I can provide supporting references for these statements if you need them...
You should ideally use historical values from all variables. Please check out my paper on using polynomial nonlinearities to build such a model: https://www.researchgate.net/publication/255909532_Sparse_model_from_optimal_nonuniform_embedding_of_time_series
Article Sparse model from optimal nonuniform embedding of time series
A multivariable ARIMA is a RegARIMA. You want to use the model that provides you with the most parsimonious encompassing of the theory and variance of the endogenous variable(s). I use an s to indicate that a VAR or VECM model might be the most appropriate under particular circumstances. State space models may easily outperform either of these models if you are concerned with latent variables.
The VAR and VECM will have finite sample bias, but so will the ARIMA or RegARIMA if you have to transform your series to obtain stationarity. Box and Jenkins recommended about 50-100 obs per ARIMA model, but this is insufficient if you have to use ADF test to determine whether the series is stationary. It will also be insufficient if you have to model seasonality or long-wave cycles. Under those circumstances you may need more than 250 observations to have the power to do the stationarity testing. That will vary with your signal to noise ratio.
If you use a VAR or VECM because the variables are often found in an ensemble that forecasts better when all of the set of series is analyzed together, you will need more than 150 obs to avoid finite sample bias.
If you are using a regression, the signal to noise ratio will depend on the collinearity among the explanatory variables. The greater the condition number or VIF, the more difficult it will be to partial out correlated effects. IN the event that you have regime-switching models, you will have to have enough observations with which to adequately model each regime. That may depend on whether you define your regimes,, as systems with different levels, variances, or auxiliary threshold parameters.
So it behoves you to determine whether you will have enough power to detect small-to-medium effect sizes with powers of at least .80 with your data. If the consequences of an error are more serious, you will need much larger sample sizes. The Q or signal/noise F ratio is usually determined by dividing the irregular or error variance into the variance of the other components. In this way you can assess whether you have significant cycles, trends, seasonals, or levels.
Actually my problem is some kind of budget equation In the form of
y(t) = f{ x(t), z(t), h(t), j(t)}
where all x, z, h and j are independent time series in favor of a variable. As soon as each variable can be represented as an ARIMA model. I wonder if it is beneficial to first take a regression between data of all varaibles to get coeficeints of a regression and next replace each variable with it's ARIMA model in regression.
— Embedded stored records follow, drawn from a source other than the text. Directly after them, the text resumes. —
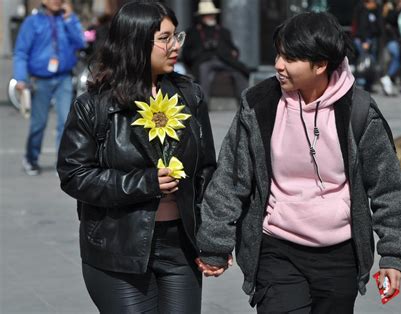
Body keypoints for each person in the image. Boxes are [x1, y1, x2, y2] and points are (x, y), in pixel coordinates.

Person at [195, 12, 401, 313]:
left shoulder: (359, 111)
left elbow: (387, 187)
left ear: (320, 65)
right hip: (276, 249)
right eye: (278, 54)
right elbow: (232, 177)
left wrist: (393, 254)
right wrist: (215, 243)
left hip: (340, 255)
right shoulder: (259, 104)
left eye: (290, 58)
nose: (278, 65)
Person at [57, 1, 216, 313]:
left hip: (181, 247)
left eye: (176, 37)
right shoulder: (94, 105)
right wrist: (145, 183)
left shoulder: (189, 95)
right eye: (165, 38)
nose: (175, 47)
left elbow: (206, 171)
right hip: (118, 248)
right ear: (135, 42)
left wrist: (213, 239)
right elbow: (74, 175)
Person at [13, 0, 85, 176]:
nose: (57, 1)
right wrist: (21, 78)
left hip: (64, 78)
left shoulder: (68, 19)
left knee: (65, 122)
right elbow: (21, 52)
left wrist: (69, 19)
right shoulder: (32, 22)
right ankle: (31, 158)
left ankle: (61, 162)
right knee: (38, 123)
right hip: (41, 79)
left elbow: (81, 42)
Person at [182, 0, 249, 102]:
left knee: (238, 71)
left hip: (224, 60)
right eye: (207, 15)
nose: (210, 16)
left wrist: (232, 52)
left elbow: (234, 50)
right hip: (203, 61)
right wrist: (201, 50)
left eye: (212, 14)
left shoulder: (223, 31)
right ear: (201, 16)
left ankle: (245, 101)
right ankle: (203, 103)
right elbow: (186, 54)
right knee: (203, 70)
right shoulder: (192, 32)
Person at [352, 0, 383, 92]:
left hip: (368, 39)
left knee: (367, 62)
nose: (375, 4)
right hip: (364, 40)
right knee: (366, 63)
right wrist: (364, 41)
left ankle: (367, 84)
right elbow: (362, 27)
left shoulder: (372, 11)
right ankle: (364, 83)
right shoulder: (363, 11)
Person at [379, 0, 401, 96]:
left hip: (390, 39)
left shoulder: (388, 7)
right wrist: (398, 10)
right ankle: (387, 77)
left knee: (393, 60)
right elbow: (392, 19)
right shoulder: (389, 8)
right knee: (397, 58)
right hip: (391, 39)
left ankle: (388, 81)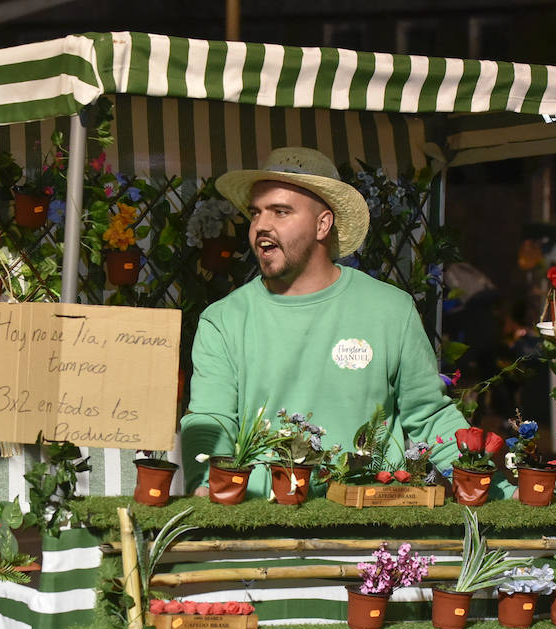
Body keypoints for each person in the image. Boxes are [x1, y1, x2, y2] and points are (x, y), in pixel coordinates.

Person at [180, 147, 472, 499]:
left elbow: (430, 417)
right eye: (256, 213)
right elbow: (211, 420)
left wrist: (491, 484)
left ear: (323, 224)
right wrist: (203, 484)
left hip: (369, 526)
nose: (261, 226)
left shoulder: (390, 310)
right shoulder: (224, 320)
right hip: (259, 523)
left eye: (281, 212)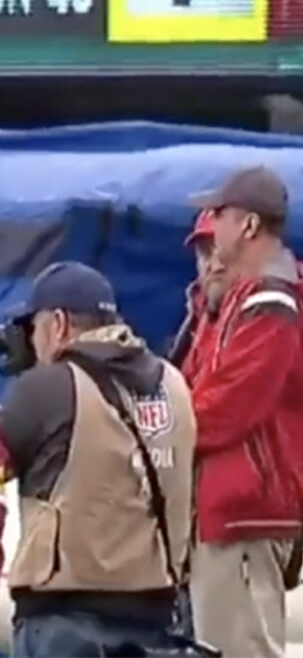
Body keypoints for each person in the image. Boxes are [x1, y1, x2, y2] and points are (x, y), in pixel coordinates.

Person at [0, 261, 196, 656]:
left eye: (33, 329)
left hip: (64, 622)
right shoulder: (175, 385)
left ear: (58, 324)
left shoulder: (48, 387)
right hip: (160, 617)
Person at [186, 165, 303, 658]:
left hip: (246, 514)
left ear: (247, 226)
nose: (210, 224)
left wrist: (158, 431)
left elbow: (228, 406)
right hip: (231, 515)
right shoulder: (240, 301)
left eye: (218, 215)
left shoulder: (270, 303)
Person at [166, 208, 227, 374]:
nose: (214, 264)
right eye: (205, 253)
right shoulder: (196, 313)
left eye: (222, 252)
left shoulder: (261, 318)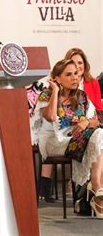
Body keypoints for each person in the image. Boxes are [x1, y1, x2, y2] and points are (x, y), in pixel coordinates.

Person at [35, 59, 103, 218]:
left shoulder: (81, 96)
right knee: (97, 138)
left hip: (77, 139)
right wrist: (55, 91)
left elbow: (96, 120)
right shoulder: (46, 94)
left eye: (76, 74)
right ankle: (96, 192)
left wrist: (86, 122)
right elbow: (51, 116)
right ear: (57, 78)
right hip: (53, 141)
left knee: (99, 134)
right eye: (69, 74)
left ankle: (98, 190)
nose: (75, 78)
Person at [65, 47, 103, 113]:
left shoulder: (93, 82)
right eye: (73, 63)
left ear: (84, 65)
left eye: (80, 63)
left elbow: (98, 107)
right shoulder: (62, 84)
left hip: (91, 121)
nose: (77, 66)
Actually I prefer it because any further scenarios can be represented in the form of coefients.
where a, b, c, d and e coefficeints will be calculated from regression procedure and each X, Z, H and T variables will be replaced by an ARIMA. Time series model.
the goal is to drive an equation which each of a, b, c and d coefiecients can be multiplied by another coeficient in scenario generation
Babak Vaheddoost i wanted to know if i can perform an arima model with my data having just date period (monthly) with other variable i.e weight so as to predict for the following months. Thank You
Sebastian Asuka , if I understand correctly you are trying to model a single time series of something which is recorded in monthly intervals. For example, the monthly time series of average wind speed, streamflow, sunny hours, etc. am I, right?
- If the answer is yes. I must tell you that you can do it but you have to be careful about physical relevance. I mean, you have to be careful not to do a meaningless analysis.